I want to make this string to be dictionary.

s = 'SEQ(A=1%B=2)OPS(CC=0%G=2)T1(R=N)T2(R=Y)'

Following

{'SEQ':'A=1%B=2', 'OPS':'CC=0%G=2', 'T1':'R=N', 'T2':'R=Y'}

I tried this code

d = dict(item.split('(') for item in s.split(')'))

But an error occurred

ValueError: dictionary update sequence element #4 has length 1; 2 is required

I know why this error occurred, the solution is deleting bracket of end

s = 'SEQ(A=1%B=2)OPS(CC=0%G=2)T1(R=N)T2(R=Y'

But it is not good for me. Any other good solution to make this string to be dictionary type ...?

Answer 1

More compactly:

import re

s = 'SEQ(A=1%B=2)OPS(CC=0%G=2)T1(R=N)T2(R=Y)'
print dict(re.findall(r'(.+?)\((.*?)\)', s))

Answer 2

Add a if condition in your generator expression.

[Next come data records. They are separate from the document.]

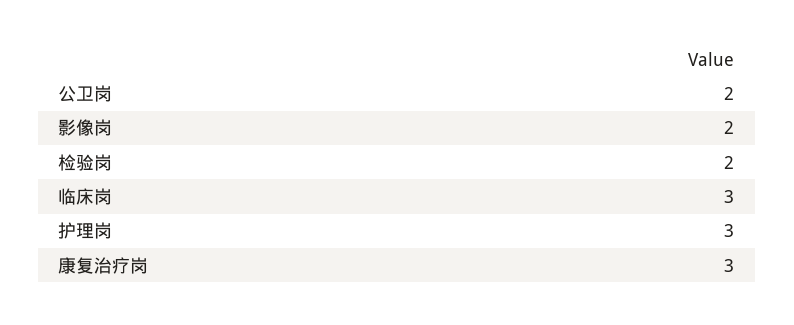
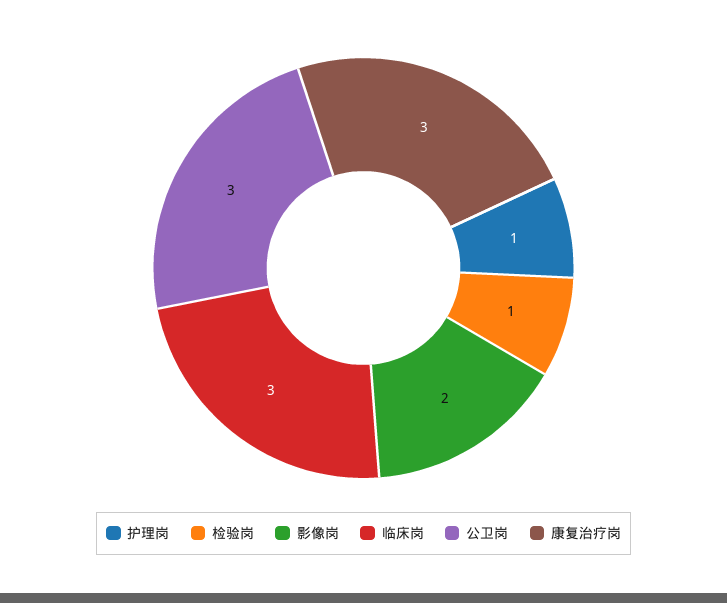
  {
-   "公卫岗": 2,
+   "公卫岗": 3,
    "影像岗": 2,
-   "检验岗": 2,
+   "检验岗": 1,
    "临床岗": 3,
-   "护理岗": 3,
+   "护理岗": 1,
    "康复治疗岗": 3
  }

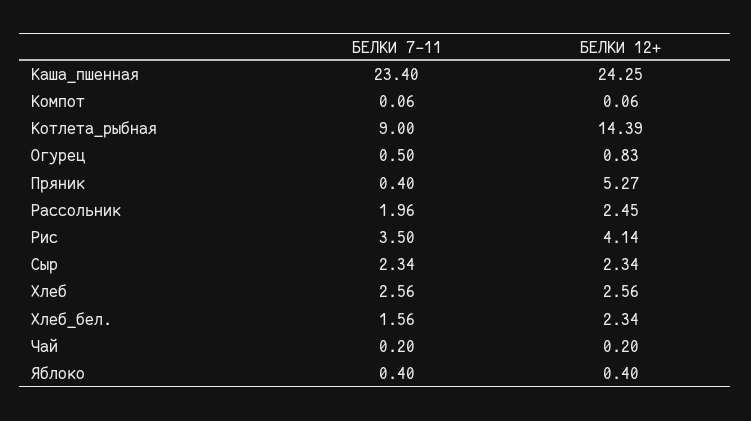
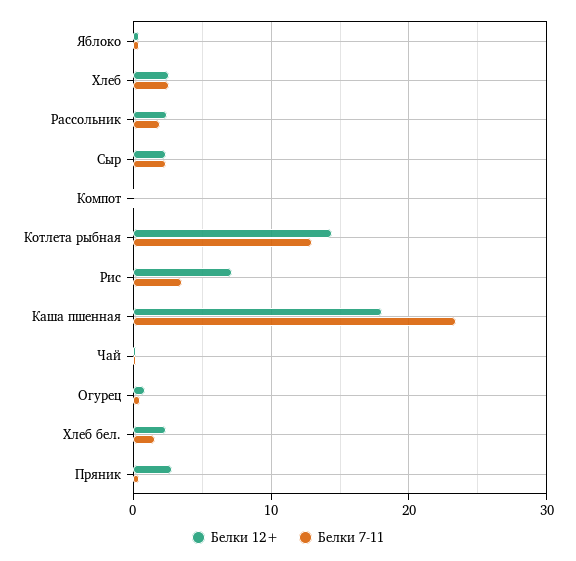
  {
    "БЕЛКИ 7-11": {
      "Каша_пшенная": 23.4,
      "Компот": 0.06,
-     "Котлета_рыбная": 9,
+     "Котлета_рыбная": 13,
      "Огурец": 0.5,
      "Пряник": 0.4,
      "Рассольник": 1.96,
      "Рис": 3.5,
      "Сыр": 2.34,
      "Хлеб": 2.56,
      "Хлеб_бел.": 1.56,
      "Чай": 0.2,
      "Яблоко": 0.4
    },
    "БЕЛКИ 12+": {
-     "Каша_пшенная": 24.25,
+     "Каша_пшенная": 18,
      "Компот": 0.06,
      "Котлета_рыбная": 14.39,
      "Огурец": 0.83,
-     "Пряник": 5.27,
+     "Пряник": 3,
      "Рассольник": 2.45,
-     "Рис": 4.14,
+     "Рис": 7,
      "Сыр": 2.34,
      "Хлеб": 2.56,
      "Хлеб_бел.": 2.34,
      "Чай": 0.2,
      "Яблоко": 0.4
    }
  }

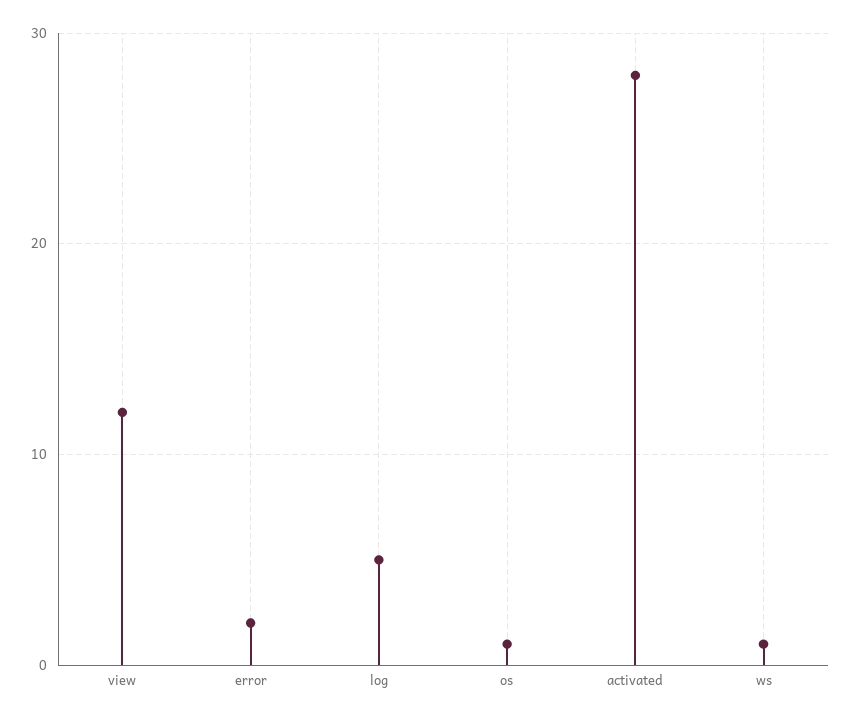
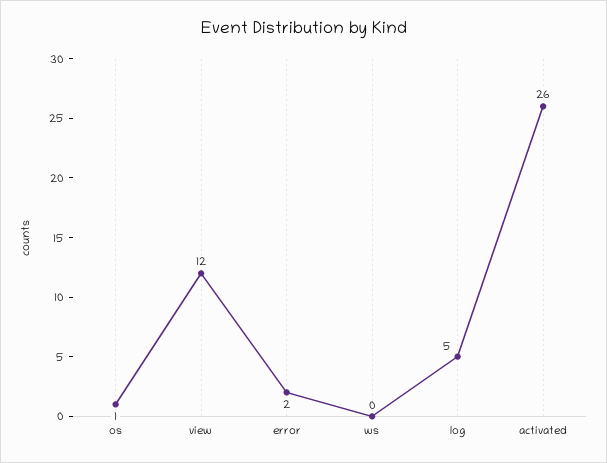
  {
    "view": 12,
    "error": 2,
    "log": 5,
    "os": 1,
-   "activated": 28,
+   "activated": 26,
-   "ws": 1
+   "ws": 0
  }

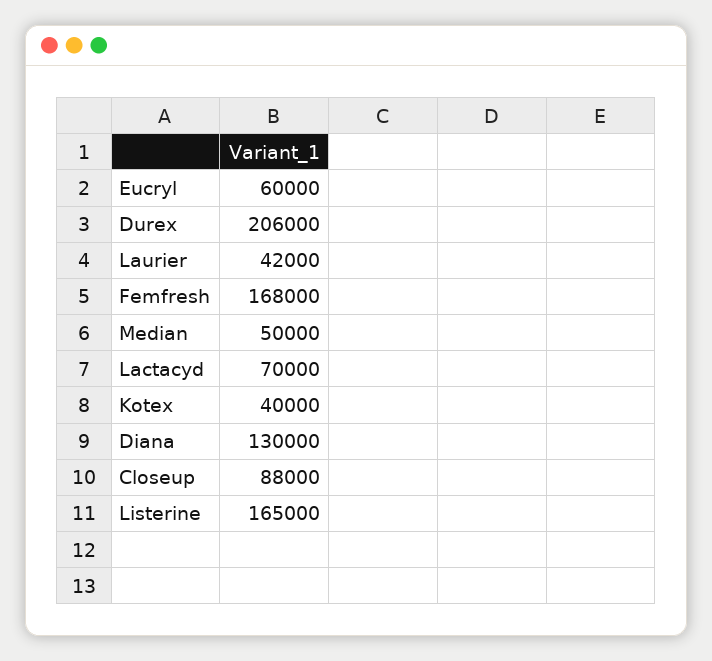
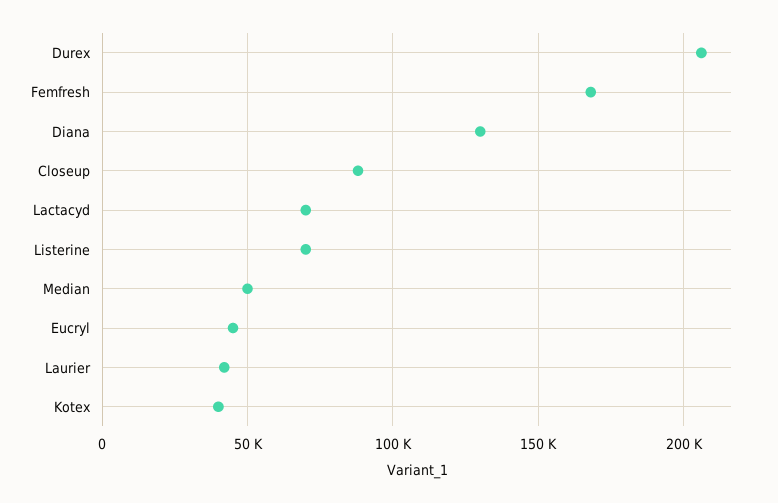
  {
-   "Eucryl": 60000,
+   "Eucryl": 45000,
    "Durex": 206000,
    "Laurier": 42000,
    "Femfresh": 168000,
    "Median": 50000,
    "Lactacyd": 70000,
    "Kotex": 40000,
    "Diana": 130000,
    "Closeup": 88000,
-   "Listerine": 165000
+   "Listerine": 70000
  }

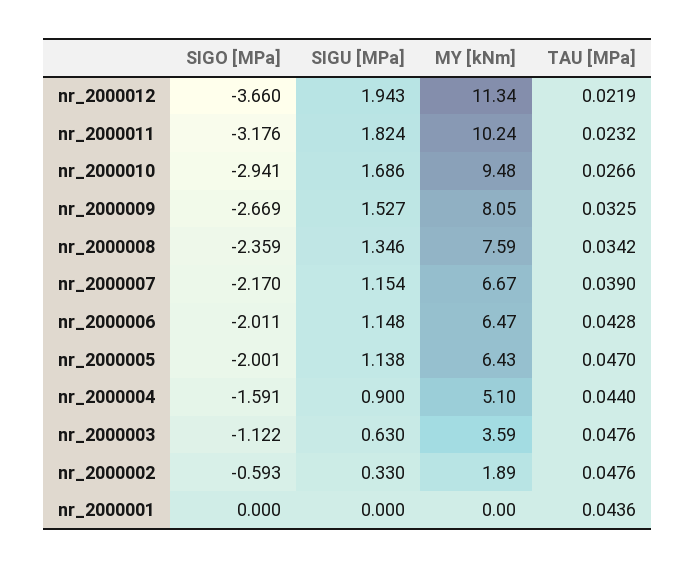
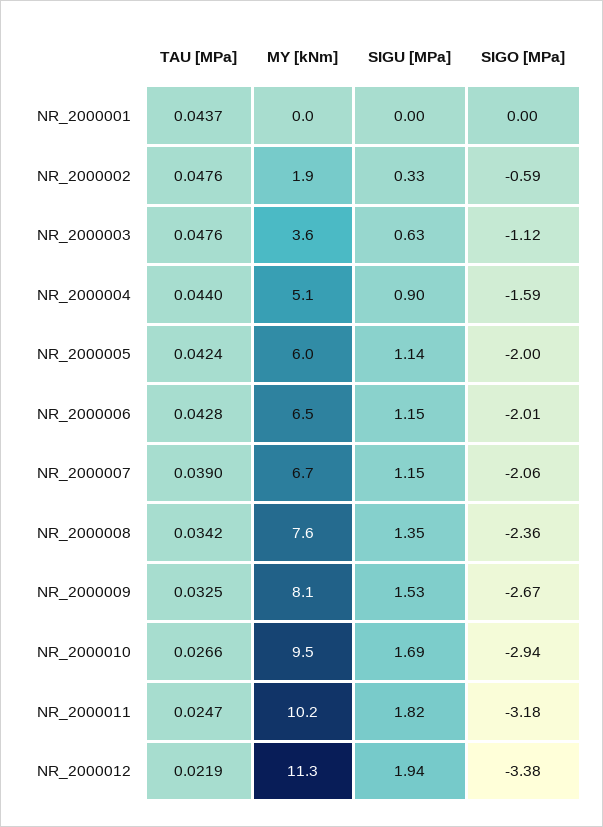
  {
    "SIGO [MPa]": {
-     "nr_2000012": -3.66,
+     "nr_2000012": -3.38,
      "nr_2000011": -3.176,
      "nr_2000010": -2.941,
      "nr_2000009": -2.669,
      "nr_2000008": -2.359,
-     "nr_2000007": -2.17,
+     "nr_2000007": -2.06,
      "nr_2000006": -2.011,
      "nr_2000005": -2.001,
      "nr_2000004": -1.591,
      "nr_2000003": -1.122,
      "nr_2000002": -0.593,
      "nr_2000001": 0
    },
    "SIGU [MPa]": {
      "nr_2000012": 1.943,
      "nr_2000011": 1.824,
      "nr_2000010": 1.686,
      "nr_2000009": 1.527,
      "nr_2000008": 1.346,
      "nr_2000007": 1.154,
      "nr_2000006": 1.148,
      "nr_2000005": 1.138,
      "nr_2000004": 0.9,
      "nr_2000003": 0.63,
      "nr_2000002": 0.33,
      "nr_2000001": 0
    },
    "MY [kNm]": {
      "nr_2000012": 11.34,
      "nr_2000011": 10.24,
      "nr_2000010": 9.48,
      "nr_2000009": 8.05,
      "nr_2000008": 7.59,
      "nr_2000007": 6.67,
      "nr_2000006": 6.47,
-     "nr_2000005": 6.43,
+     "nr_2000005": 6,
      "nr_2000004": 5.1,
      "nr_2000003": 3.59,
      "nr_2000002": 1.89,
      "nr_2000001": 0
    },
    "TAU [MPa]": {
      "nr_2000012": 0.0219,
-     "nr_2000011": 0.0232,
+     "nr_2000011": 0.0247,
      "nr_2000010": 0.0266,
      "nr_2000009": 0.0325,
      "nr_2000008": 0.0342,
      "nr_2000007": 0.039,
      "nr_2000006": 0.0428,
-     "nr_2000005": 0.047,
+     "nr_2000005": 0.0424,
      "nr_2000004": 0.044,
      "nr_2000003": 0.0476,
      "nr_2000002": 0.0476,
-     "nr_2000001": 0.0436
+     "nr_2000001": 0.0437
    }
  }

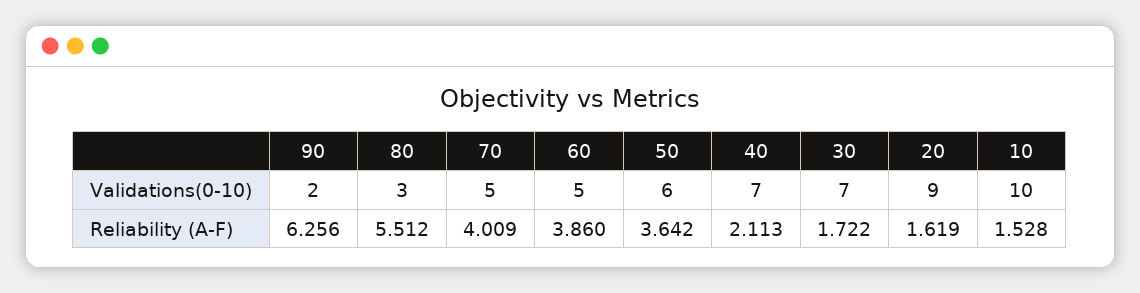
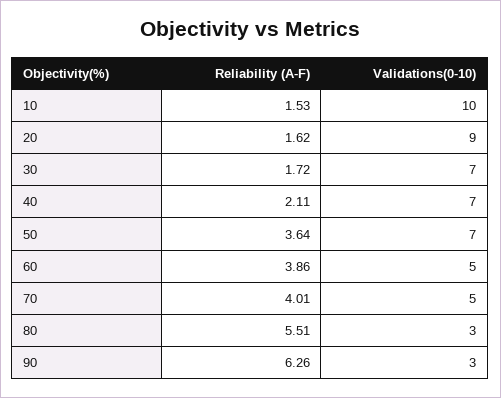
  {
    "90": {
-     "Validations(0-10)": 2,
+     "Validations(0-10)": 3,
      "Reliability (A-F)": 6.256
    },
    "80": {
      "Validations(0-10)": 3,
      "Reliability (A-F)": 5.512
    },
    "70": {
      "Validations(0-10)": 5,
      "Reliability (A-F)": 4.009
    },
    "60": {
      "Validations(0-10)": 5,
      "Reliability (A-F)": 3.86
    },
    "50": {
-     "Validations(0-10)": 6,
+     "Validations(0-10)": 7,
      "Reliability (A-F)": 3.642
    },
    "40": {
      "Validations(0-10)": 7,
      "Reliability (A-F)": 2.113
    },
    "30": {
      "Validations(0-10)": 7,
      "Reliability (A-F)": 1.722
    },
    "20": {
      "Validations(0-10)": 9,
      "Reliability (A-F)": 1.619
    },
    "10": {
      "Validations(0-10)": 10,
      "Reliability (A-F)": 1.528
    }
  }

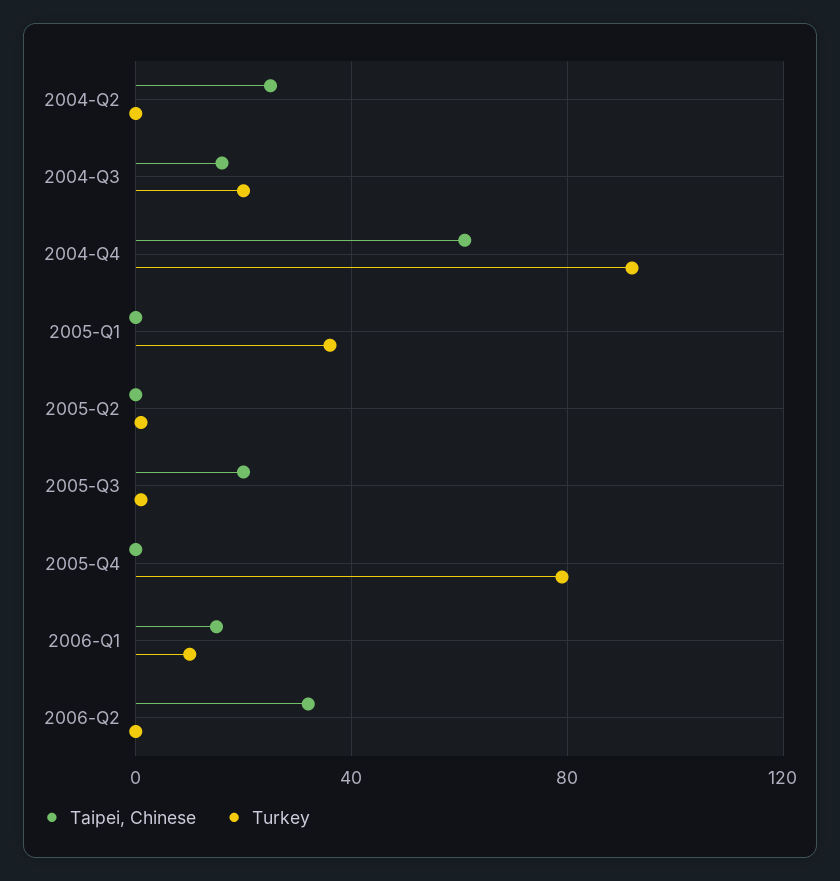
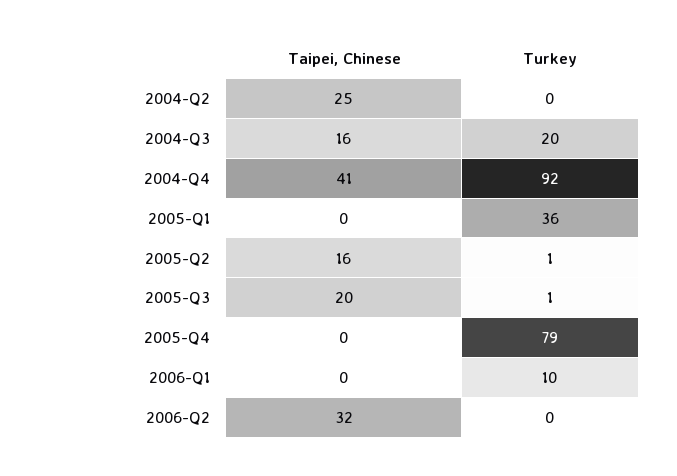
  {
    "Taipei, Chinese": {
      "2004-Q2": 25,
      "2004-Q3": 16,
-     "2004-Q4": 60,
+     "2004-Q4": 41,
      "2005-Q1": 0,
-     "2005-Q2": 0,
+     "2005-Q2": 16,
      "2005-Q3": 20,
      "2005-Q4": 0,
-     "2006-Q1": 15,
+     "2006-Q1": 0,
      "2006-Q2": 32
    },
    "Turkey": {
      "2004-Q2": 0,
      "2004-Q3": 20,
      "2004-Q4": 92,
      "2005-Q1": 36,
      "2005-Q2": 1,
      "2005-Q3": 1,
      "2005-Q4": 79,
      "2006-Q1": 10,
      "2006-Q2": 0
    }
  }

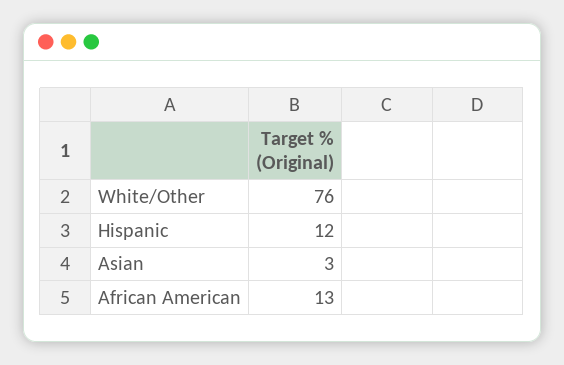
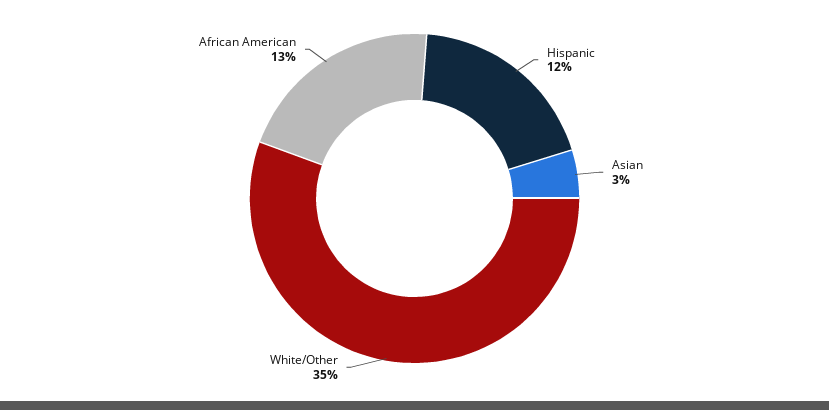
  {
-   "White/Other": 76,
+   "White/Other": 35,
    "Hispanic": 12,
    "Asian": 3,
    "African American": 13
  }

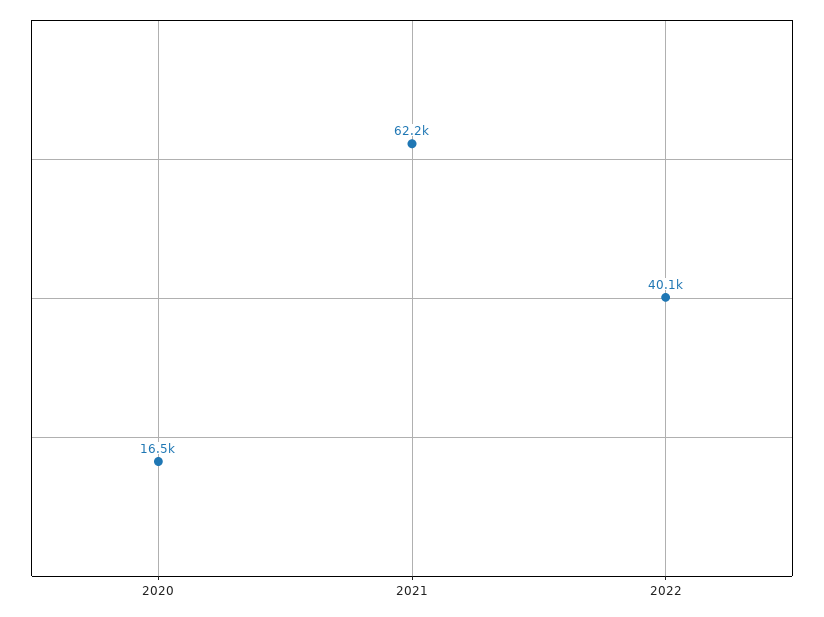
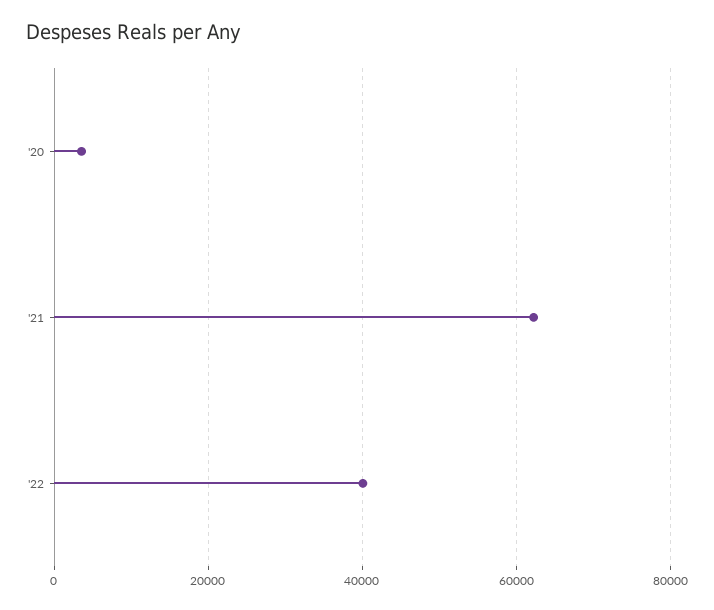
  {
-   "2020": 16500,
+   "2020": 4000,
    "2021": 62200,
    "2022": 40100
  }

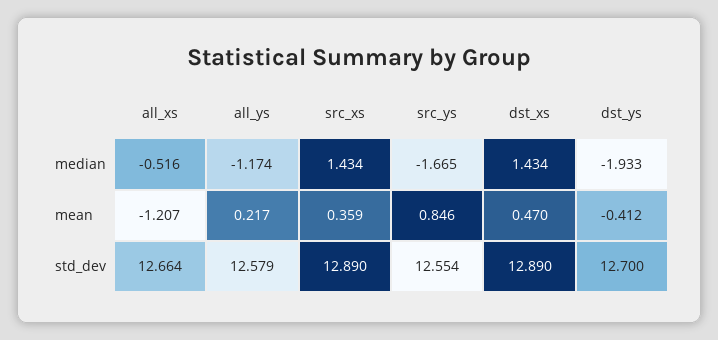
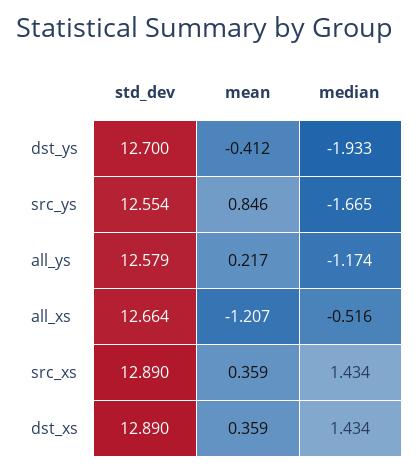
  {
    "all_xs": {
      "median": -0.516,
      "mean": -1.207,
      "std_dev": 12.664
    },
    "all_ys": {
      "median": -1.174,
      "mean": 0.217,
      "std_dev": 12.579
    },
    "src_xs": {
      "median": 1.434,
      "mean": 0.359,
      "std_dev": 12.89
    },
    "src_ys": {
      "median": -1.665,
      "mean": 0.846,
      "std_dev": 12.554
    },
    "dst_xs": {
      "median": 1.434,
-     "mean": 0.47,
+     "mean": 0.359,
      "std_dev": 12.89
    },
    "dst_ys": {
      "median": -1.933,
      "mean": -0.412,
      "std_dev": 12.7
    }
  }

>>> s = 'SEQ(A=1%B=2)OPS(CC=0%G=2)T1(R=N)T2(R=Y)'
>>> s.split(')')
['SEQ(A=1%B=2', 'OPS(CC=0%G=2', 'T1(R=N', 'T2(R=Y', '']
>>> d = dict(item.split('(') for item in s.split(')') if item!='')
>>> d
{'T1': 'R=N', 'OPS': 'CC=0%G=2', 'T2': 'R=Y', 'SEQ': 'A=1%B=2'}

Answer 3

Alternatively, this could be solved with a regular expression:

>>> import re
>>> s = 'SEQ(A=1%B=2)OPS(CC=0%G=2)T1(R=N)T2(R=Y)'
>>> print dict(match.groups() for match in re.finditer('([^(]+)\(([^)]+)\)', s))
{'T1': 'R=N', 'T2': 'R=Y', 'SEQ': 'A=1%B=2', 'OPS': 'CC=0%G=2'}